Grassa

Ha il piglio disinvolto di un'attrice la mia paziente. Un seno procace stretto in un bustino bianco panna, i fianchi morbidi ed esuberanti evidenziati dalla camicia da notte in raso rosa, le pantofole in leggero pelouche.
Mantiene una regolare e ordinata scriminatura nel mezzo della capigliatura. Tutte le mattine, prima del giro visita, trasforma l'abituale massa crespa (così la definisce lei) e disordinata, in una cascata di onde lucide e regolari. Cura le ciglia con un velo di mascara. Sembrano quelle di una bambola. Come le bambole che avevamo da bambine, che tenevano sempre gli occhi spalancati, anche quando le stendevi giù, per farle dormire.
Nel momento stesso in cui entro nella sua stanza, la trovo elegantemente abbarbicata a bordo del letto, composta e sicura, non lascia trapelare alcuna agitazione. Domani verrà operata e diventerà una paziente Stomizzata. IO sono venuta a farle il disegno pre operatorio. I medici si erano raccomandati che giungesse all'intervento con almeno quindici chili in meno, ma è stato impossibile.
"Sono grassa".
È' così che esordisce Flavia mentre inforca  gli occhiali attaccati ad una catenina di caucciù al collo.
"Sono una botticella di lardo traballante che non mi fa respirare se mi stendo", mi dice sarcastica. "Il grasso non mi fa camminare perchè imprigiona le mie ginocchia, non mi fa dormire perchè mi stritola, mi tortura". Ride sardonica e mi contagia della sua ironia pungente. Io tengo gli occhi sbarrati. Lei in quel corpo pesante, non ci vuole più stare.
Si alza in piedi e solleva piano la camicia da notte mostrandomi le cosce abbondanti: "Ho grasso da vendere", grida recitando, spostando le onde di capelli dalle spalle e lasciando intravvedere una parata di tatuaggi sulle braccia voluminose. Poi, si avvia verso la poltrona all'angolo della stanza.
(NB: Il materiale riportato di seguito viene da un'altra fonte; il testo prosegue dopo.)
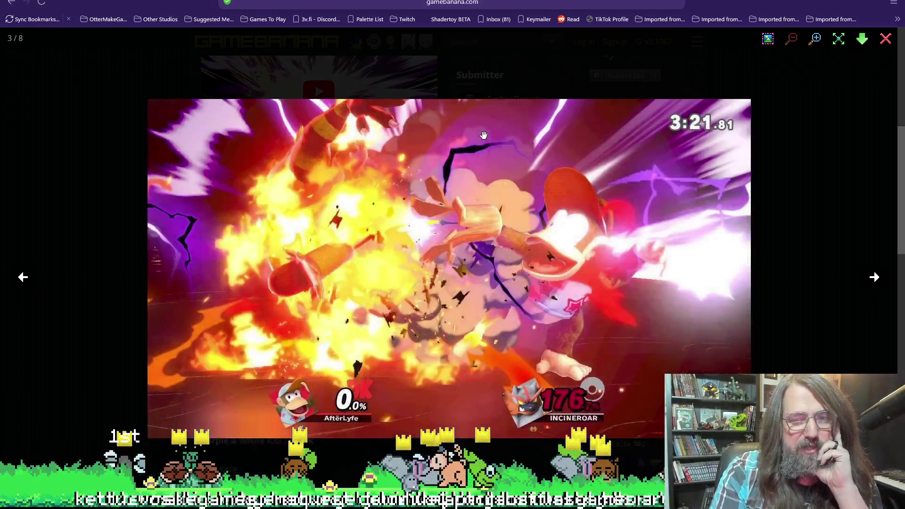
pyautogui.press('Left')
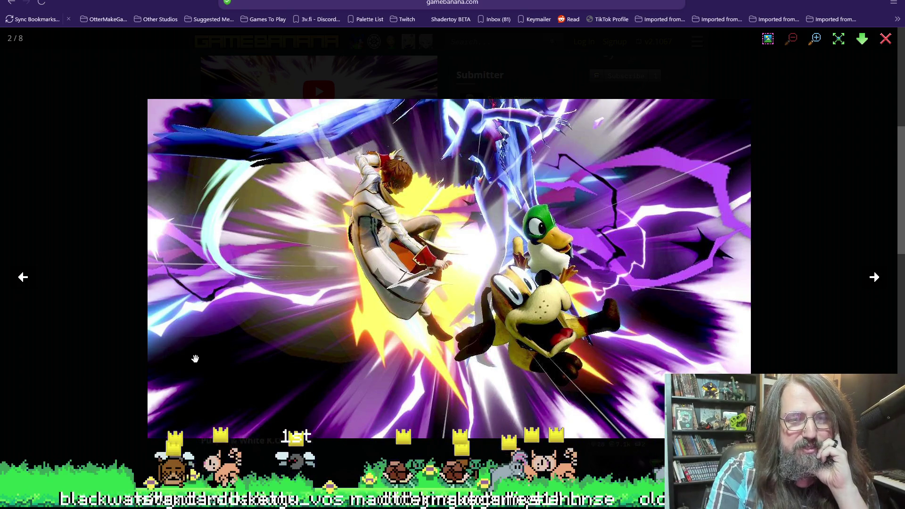
pyautogui.press('Left')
Una poltrona ampia e bassa, di fronte alla scrivania. L'unico modo per sedersi su quella poltrona è sprofondarci dentro ed esserne inghiottiti, e Flavia lo sa bene che il suo fondoschiena, tra pochi istanti, si incastrerà senza facile via d'uscita.
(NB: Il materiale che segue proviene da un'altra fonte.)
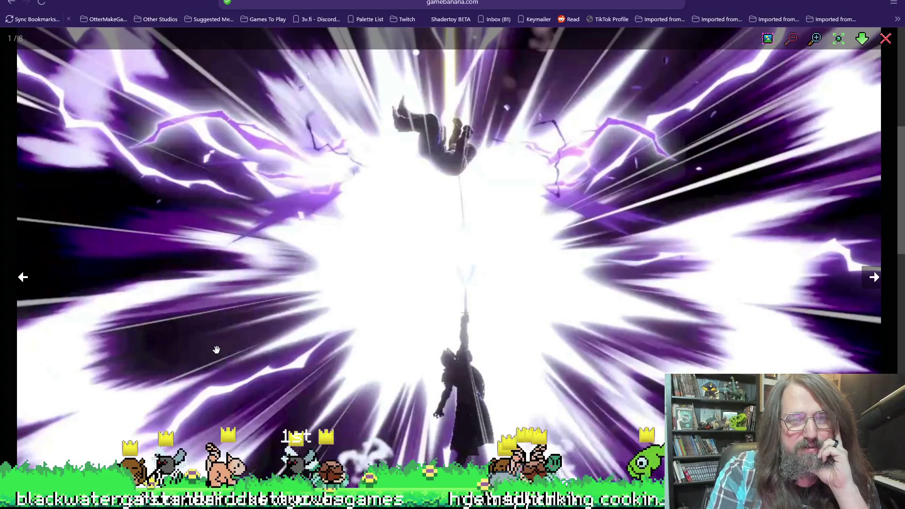
pyautogui.press('Left')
"Mi chiedo se la differenza tra il successo e il fallimento nella vita possa essere quantificata da una taglia di pantaloni", chiede rattristata.
"Probabilmente in alcuni casi è così", rispondo a malincuore. "Ma non è vero che quanto più si ambisce ad una meta misurabile, tanto più questa si allontana. Tutt'altro. Quanto più si ambisce a realizzare un sogno, rincorrendolo fino a perdere il fiato, tanto più esso appare vicino e realizzabile.
Lo sai che il tuo corpo non sarà mai una sequenza di spigoli, ma lasciati  concedere un pensiero sfrenato : c'è ancora tempo per farcela".
Arriccia le labbra in un piccolo broncio Flavia. La sua espressione sembra afflitta ora.
Le rispiego cosa significhi avere un sacchettino attaccato su una pancia debordante e ampia, incastrato tra le pieghe, schiacciato da forme che rendono difficile anche trovarne il sito.
Facciamo le prove, lo appiccichiamo alto, e basso, e più a destra e più a sinistra. Non troviamo posto in cui ci dia sicurezza di tenuta. E' così che Flavia scoppia in un pianto a dirotto e mi abbraccia forte. Lei, morbida e fragile, lascia cadere emblema e certezza che l'obesità non sia un limite. "Lo è Flavia", accenno mentre osservo la mera immersione del suo volto in pensieri tristi. "L'obesità è un limite Flavia. Non certo per il tuo aspetto, magnifica donna. L'obesità è un limite per la guarigione, per un intervento chirurgico, per il benessere in generale. E' un limite per ogni attività fisica, anche quella meno dispendiosa come il dormire".
Le sue labbra vermiglie sono ancora più serrate. Poi, fissandomi con il volto sbieco e pallido, come una bambola di cera, afferra le mie mani. Le porta tra le sue, avvolgendole con materna e amorevole cura e mi chiede finalmente aiuto. Ce la puoi fare. Penso tra me e me.


Flavia è stata operata di "bendaggio gastrico" e con l'aiuto di uno psicologo e di un percorso dietologico accetta ora la meravigliosa donna che è in lei. Ha perso 55 kg. E' stata una mia paziente stomizzata durante l'obesità e non vi dico le difficoltà con i sacchetti. E' sempre il paziente tuttavia, che sceglie il suo percorso di cura. Il terapista spiega, può spianare la strada, accomodare, può facilitare, sostenere e aiutare, ma la decisione per il cambiamento deve partire da una vera motivazione, sola e soltanto del paziente stesso.